Lichtlé et Plichon (2014) apportent une contribution essentielle en proposant une échelle de mesure des émotions adaptée au contexte du point de vente. Leur étude met en évidence que les émotions ressenties en magasin ont un impact significatif sur le comportement des consommateurs et doivent être prises en compte dans la gestion des espaces commerciaux.

Cette recherche ouvre des perspectives intéressantes pour les stratégies de retail et de marketing expérientiel, en soulignant l’importance de l’ambiance en magasin pour maximiser les émotions positives et minimiser les ressentis négatifs.

Références bibliographiques

Bitner, M. J. (1992). Servicescapes: The impact of physical surroundings on customers and employees. Journal of Marketing, 56(2), 57–71.

Filser, M. (2001). Le marketing de la production d’expérience : Statut théorique et implications managériales. Décisions Marketing, 23(1), 13-22.

Holbrook, M. B., & Hirschman, E. C. (1982). The experiential aspects of consumption: Consumer fantasies, feelings, and fun. Journal of Consumer Research, 9(2), 132-140.

Menon, K., & Dubé, L. (2007). The effect of emotional transitions on customer satisfaction. Journal of Service Research, 10(3), 233-246.

Barsade, S. G., & Gibson, D. E. (2007). Why does affect matter in organizations? Academy of Management Perspectives, 21(1), 36-59.

De Rivera, J., & Páez, D. (2007). Emotional climates, human security, and cultures of peace. Journal of Social Issues, 63(2), 233-253.

Hatfield, E., Cacioppo, J. T., & Rapson, R. L. (1992). Primitive emotional contagion. Review of Personality and Social Psychology, 14(1), 151-177.

Mehrabian, A., & Russell, J. A. (1974). An approach to environmental psychology. MIT Press.

Rimé, B. (2007). The social sharing of emotion as an interface between individual and collective processes. Journal of Social Issues, 63(2), 307-322.

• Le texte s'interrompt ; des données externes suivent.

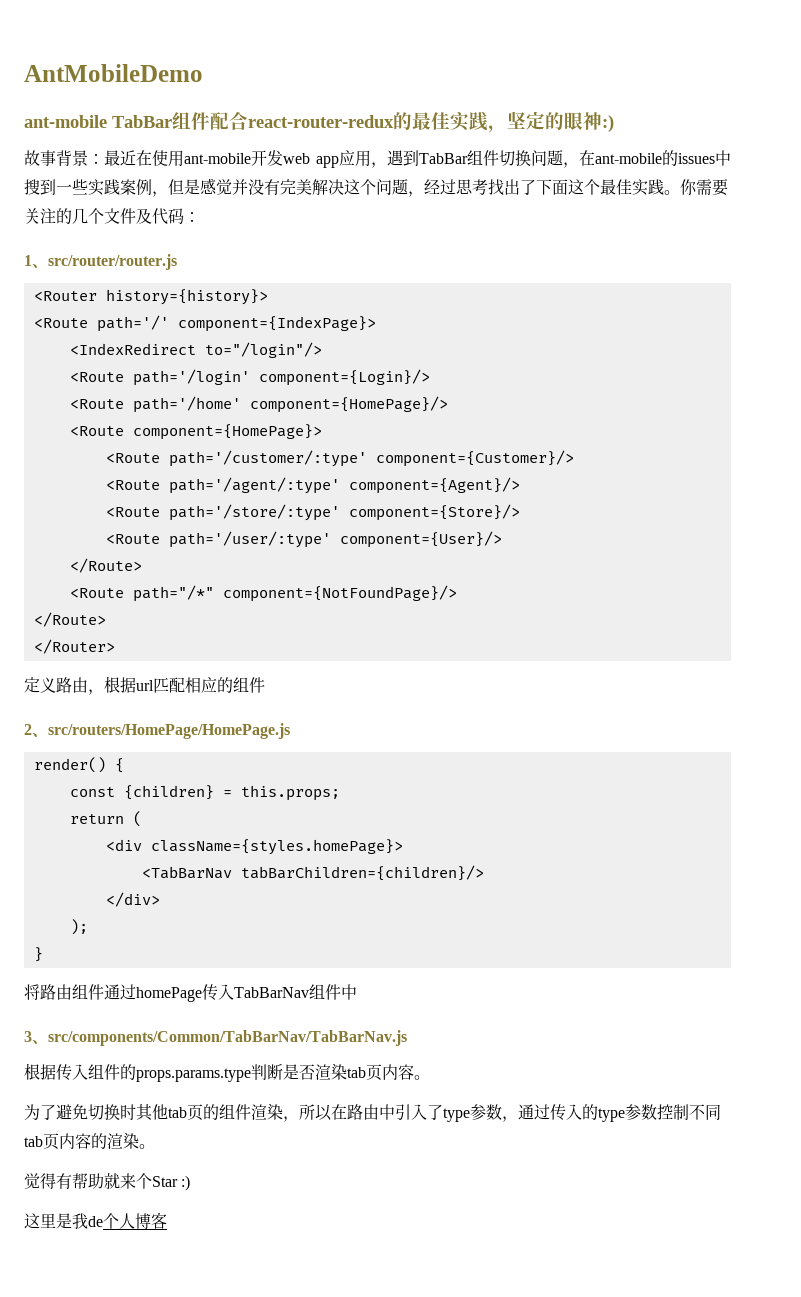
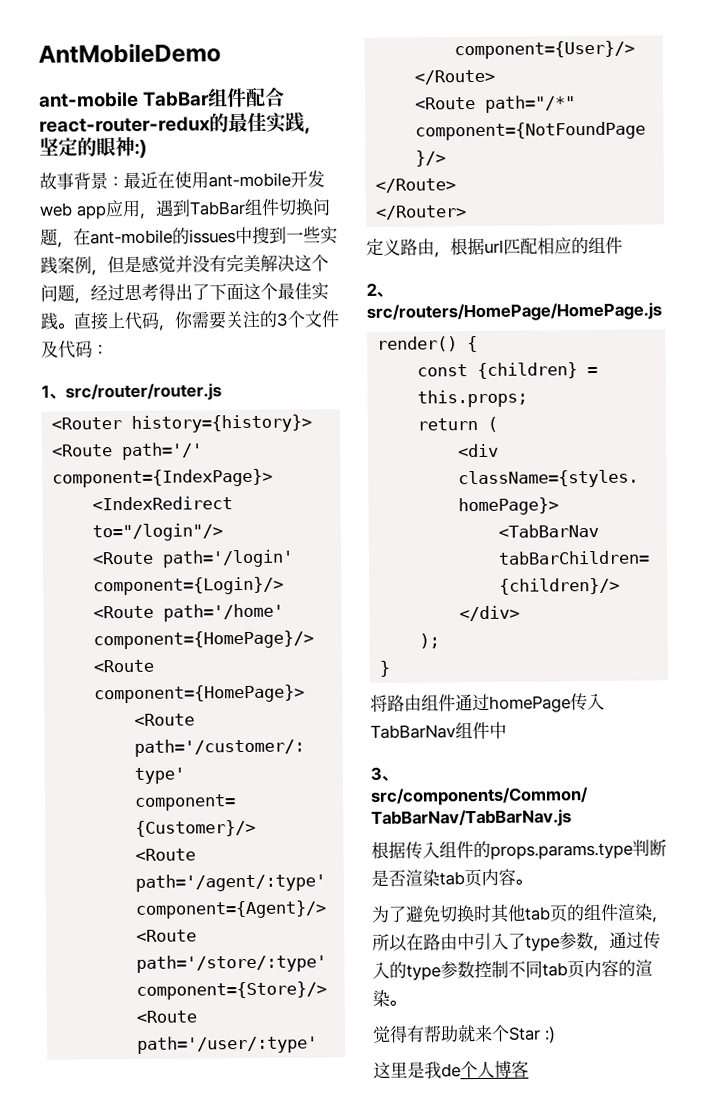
[488,179,504,196] 找 -> [158,283,176,301] 得
(680, 192) none -> [73,311,176,331] 直接上代码，
[72,208,88,224] 几 -> [276,312,289,327] 3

Smith, E. R., & Mackie, D. M. (2015). Dynamics of group-based emotions: Insights from intergroup emotions theory. Emotion Review, 7(4), 349-354.

Von Scheve, C., & Ismer, S. (2013). Towards a theory of collective emotions. Emotion Review, 5(4), 406-413.

Watson, D., & Tellegen, A. (1985). Toward a consensual structure of mood. Psychological Bulletin, 98(2), 219-235.